Choosing Filter Method before modelling



This is a relatively beginner question. I am currently looking at filtering methods to apply to a data-set before modelling to find out which predictors are statistically significant. I wish to test a variable (variable A) against the a two class outcome so basically a factor variable of "Yes" or "No". I know that if it was just variable A and my outcome i could use a t-test and a Bonferroni correction so as to avoid a false positive to check if there was a difference between the means. However variable A is measured across 4 groups. My question is actually about the question to research for filter methods specifically :slight_smile:

  • Can i just use four different t-tests per group to see if the means differ with respect to my target/outcome
  • Is there a more appropriate test? I have 17 more variables in the same boat so I would like to do this correctly

Thank you for your time


Four different tests is fine. You can either do the correction (although I would suggest an FDR correction instead) or just have a threshold for significance on the raw values (there's only four).

Our new book discusses this in the context of interactions (see this section).

Another option is to do an ROC curve and calculate the area under the curve.
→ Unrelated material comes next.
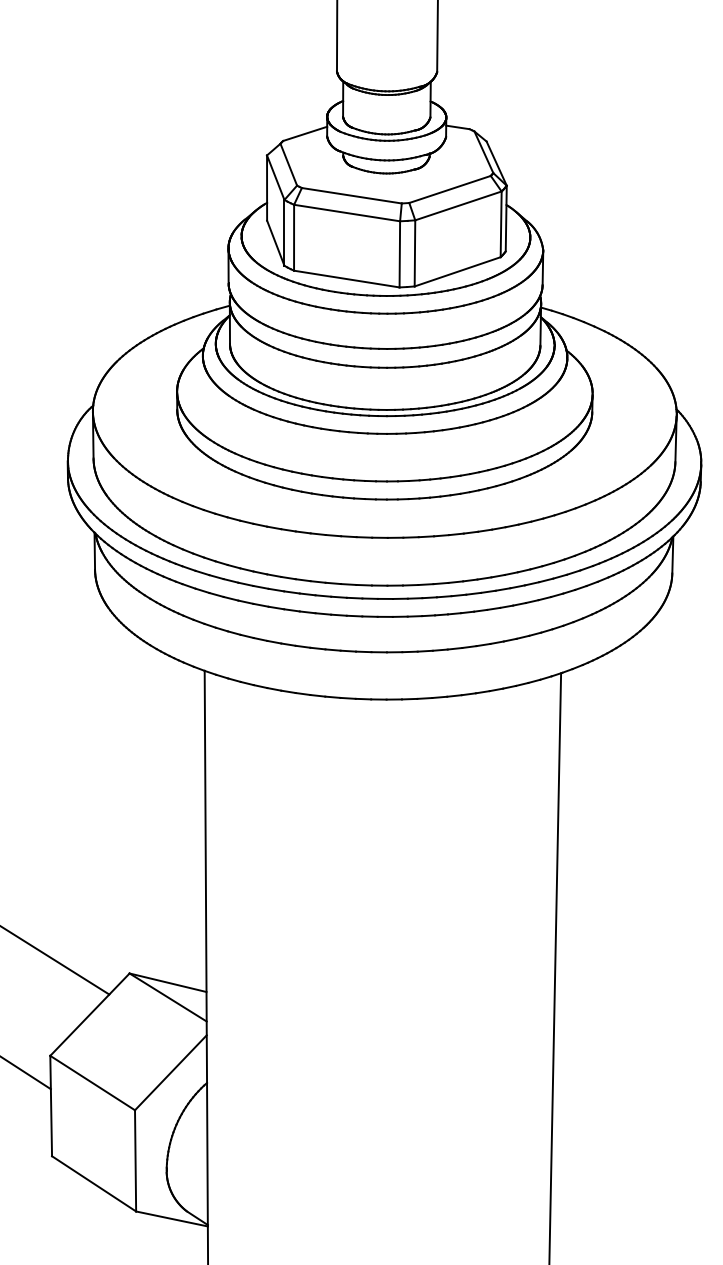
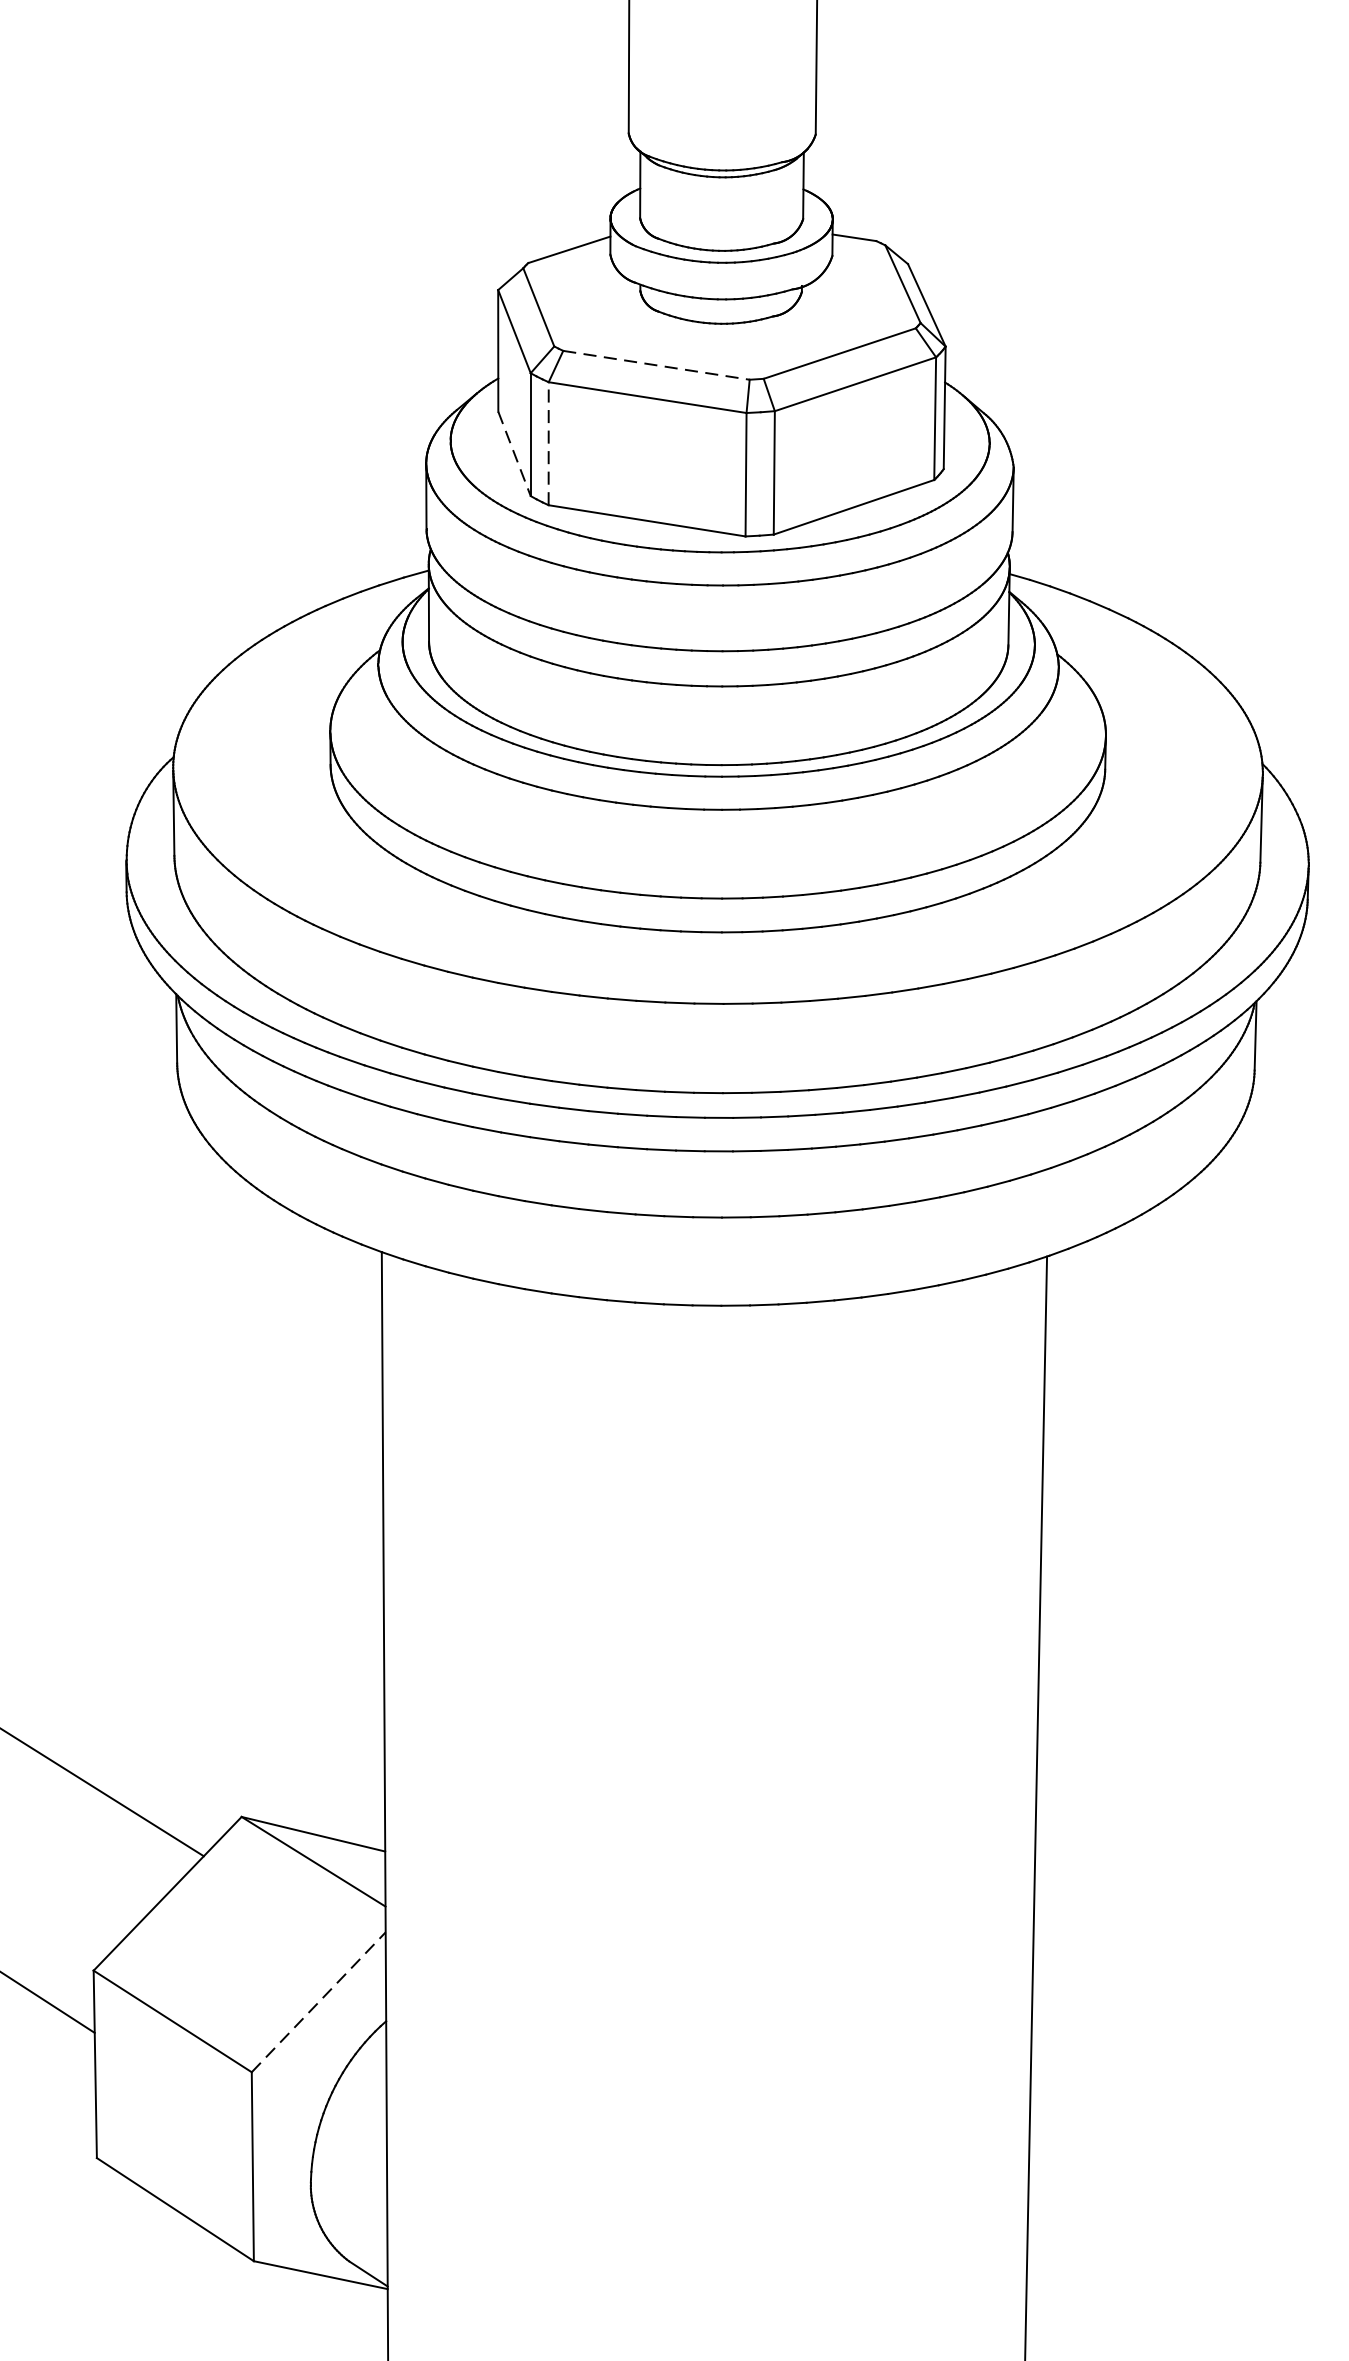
line: (351, 195) -> (655, 364), solid -> dashed
line: (294, 237) -> (549, 443), solid -> dashed
line: (275, 243) -> (513, 454), solid -> dashed
line: (170, 1072) -> (317, 2001), solid -> dashed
The most important thing to to make sure that you do this inside of resampling so that you know that you are not overfitting to the features by reusing the same data for feature selection and model fitting. This is discussed in a few places in the book and will come up again in the as-yet-unwritten chapters. Slightly altered money quote:

Resampling was used to [compare feature sets] for different versions of the training set. For each resample, the assessment set is used the evaluate the objective function. In the traditional approach, the same data used to [evaluate the features] and used to evaluate the model (which is understandably problematic for some models). If the model overfits, computing the objective function from a separate data set allows a potential dissenting opinion that will reflect the overfitting.

I'll start writing a new package to do this (hopefully by the end of the year) but, for now, caret::sbf (for Selection By Filter) can do this for you.

Yes. More variables is not a deal-breaker.


Hi @Max

Thanks once again for taking the time out to answer my questions. To just clarify for myself:
Assuming i have training and a test set. I would do following in the 10 fold re-samples of the training set

  • I would apply the t-test in each re-sample for each variable I'm interested in, in relation to the target variable. So above my factor variable of "yes" or "no"

  • I would then get the test statistic result and have a look at the p-value for that variable within that re-sample. Lets say i have 10 samples, i would get ten test statistics per attribute. Is there a way to interpret them on the whole or would i have to use something like a volcano plot that you highlight in your book, applied predictive modelling (i assume you are one of the authors :slight_smile: ). I would do this for my 20 odd variables or so

  • Assuming, I use the filter techniques as a method of exploration without using it to dictate which variables i am adding to the model, your recommendation is that I cannot use the same data to train my model (for example MARs or Random Forest) on the same set of re-samples?



The other parts look good to me but I wasn't sure what you meant here.

Suppose that you have 13 predictors and you do 10-fold CV.

Within each fold, you compute the t-test on the 90% of the data used for modeling. Based on their p-values (and your significance threshold), you filter the variables down and fit the model using the predictors that survive the filter. Each fold (potentially) has different predictors that go into the model.

Within each fold, you evaluate the model on the 10% held out. Average the 10 performance estimate to get the resampling estimate.

If you like the performance, you do the same process to the entire training set (t-test -> threshold -> model) and the resampled performance from 10-fold CV is the estimate for this final model.